Capitalism 4.0

I try to live my life like an old college professor waiting out the vagaries of youth in favor of the bigger picture. Which means I am just now getting around to pondering our “Great Recession” and the state of our economy.

My thoughts neatly fit into two parts from two authors. The first, discussed here, is from London macro-economist Anatole Kaletsky in his book Capitalism 4.0. The second, discussed in a follow-up piece is from financial journalist Andrew Ross Sorkin in his micro-economic tale, Too Big To Fail.

At first I felt silly to present my deepest thoughts as a book report. Then I realized that the world of economics is in disarray. Many of our leaders, for example Alan Greenspan, are left muttering oopsies while the rest of them are callously hiding, ashamed of their inability to “see this coming.”

It leaves just a few left standing and Anatole is one of them. As a writer for The Times, he has long predicted these troubles. His book shows a broad understanding of the context, reasons for occurrence, and even presents a blueprint for what will happen next:

“The world did not end. Despite all the forebodings of disaster in the 2007-09 financial crisis, the first decade of the twenty-first century passed rather uneventfully into the second. The riots, soup kitchens, and bankruptcies predicted…did not materialize – and no one any longer expects the global capitalist system to collapse.

That “does not mean that the system will ever again be what is was before the bankruptcy of Lehman Brothers on September 15, 2008. A return to decent economic growth is likely by the middle of 2010…but the traumatic effects of 2007-09 will not be quickly forgotten. And the economic costs will linger for decades.”

“For what collapsed was not just a bank or a financial system. What fell apart was an entire political philosophy and economic system, a way of thinking about and living in the world.”

That text pulled from the introduction neatly elucidates what I have been thinking for a while. It’s not that anyone was wrong, indeed everyone was an independent market actor working on behalf of their own interests. He continues:

“Rather than blaming the meltdown of the global financial system on greedy bankers, incompetent regulators, gullible homeowners, or foolish Chinese bureaucrats, this book puts what happened into historical and ideological perspective. It reinterprets the crisis in the context of the…upheavals that have repeatedly transformed the nature of capitalism since the late 18th century.”

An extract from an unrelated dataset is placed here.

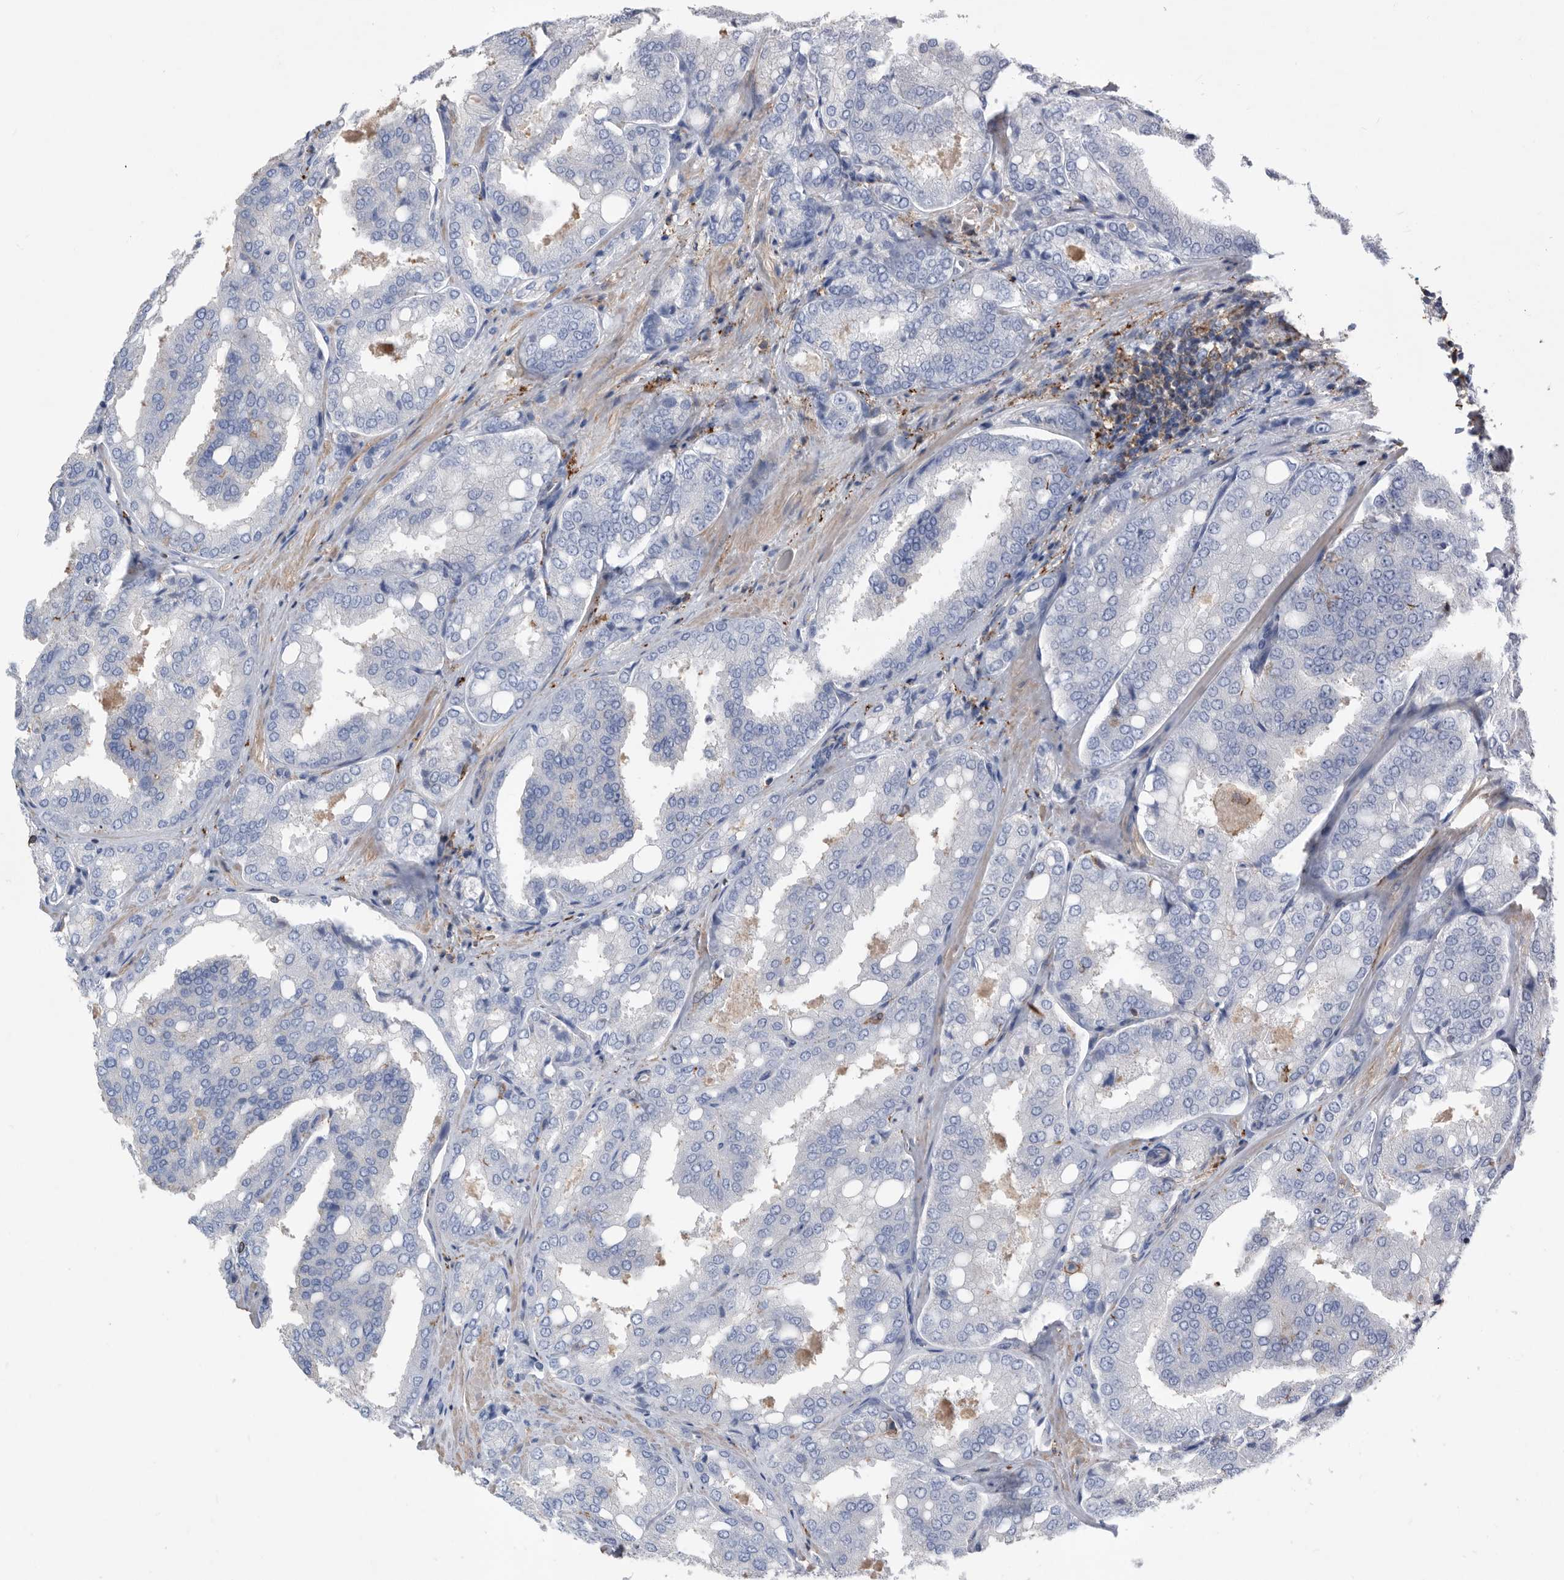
{"staining": {"intensity": "negative", "quantity": "none", "location": "none"}, "tissue": "prostate cancer", "cell_type": "Tumor cells", "image_type": "cancer", "snomed": [{"axis": "morphology", "description": "Adenocarcinoma, High grade"}, {"axis": "topography", "description": "Prostate"}], "caption": "IHC of prostate cancer (high-grade adenocarcinoma) demonstrates no expression in tumor cells. (DAB immunohistochemistry visualized using brightfield microscopy, high magnification).", "gene": "MS4A4A", "patient": {"sex": "male", "age": 50}}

It is comforting that amidst the chaos of now we can look back to history to make sense out of all this. Anatole breaks up our past into four distinct periods:

  1. The beginning of the industrial revolution coincided with “social and economic upheaval that started with political revolutions in America and France and the industrial revolution in England.” They created the first era of modern capitalism running from 1815 to the First World War.
  2. A new era began with World War I, the Russian Revolution, and most importantly the Great Depression. A time when “unprecedented political and economic traumas destroyed the classical laissez-faire capitalism of the 19th century and created a different version of the capitalist system, embracing FDR’s New Deal, Lyndon Johnson’s Great Society, and the British and European welfare states.”
  3. The next period came about not through vast societal problems as before, but instead through an acute problem in our financial system. “The global inflation of the late 1960s and 1970s – inspired the free-market revolution of Margaret Thatcher and Ronald Reagan.”
  4. This leads us to the crisis of today and a new tomorrow.

If we view our problems in this context it may be possible to see a pattern:

  1. “From the early 19th century until 1930, politics and economics were distinct spheres.”
  2. “Then, from 1932 onward, came an almost romantic faith in benign, all-knowing governments and an instinctive distrust of markets, especially financial markets.”
  3. “The political revolution of 1979-80, took the opposite view. This version romanticized markets and distrusted government.”

This means our great capitalist experiment is embarking on Capitalism 4.0, where we will no longer focus on keeping markets and government separate, or even favoring one over the other. We will instead try to blend them together smartly. Such is our next great hope, but, first a little more on our present:

“The Thatcher-Reagan revolution of the early 1980s was widely proclaimed as a rediscovery of true capitalism, and this worldview is still held by most conservative politicians and business leaders. In the great scheme of things, however, the dominance of free market fundamentalism from 1980 until 2009 was just one thirty-year phase in the long history of modern capitalism.

“Many politicians and business leaders consider, for example, that any government interference with free market forces is inimical to the free-market system. They oppose all such interventions on principle as the thin end of a socialist wedge. Given the long and triumphant history of capitalism before anyone heard of Reagan and Thatcher, this is an absurdly narrow-minded view. The changing relationship between government and private enterprise, between political and economic forces, has been the clear feature of capitalism.

A simple lesson from history that seems lost in today’s leaders, a group whose focus on the now ignores the lessons of our past. I hope a few more people read this book, even the introduction where all this is pulled from.

In doing so it may teach the lesson that:

“Capitalism has never been a static system..it is an adaptive social system that mutates and evolves…(and when) threatened by a systemic crisis, a new version emerges that is better suited to the changing environment and replaces the previously dominant form.”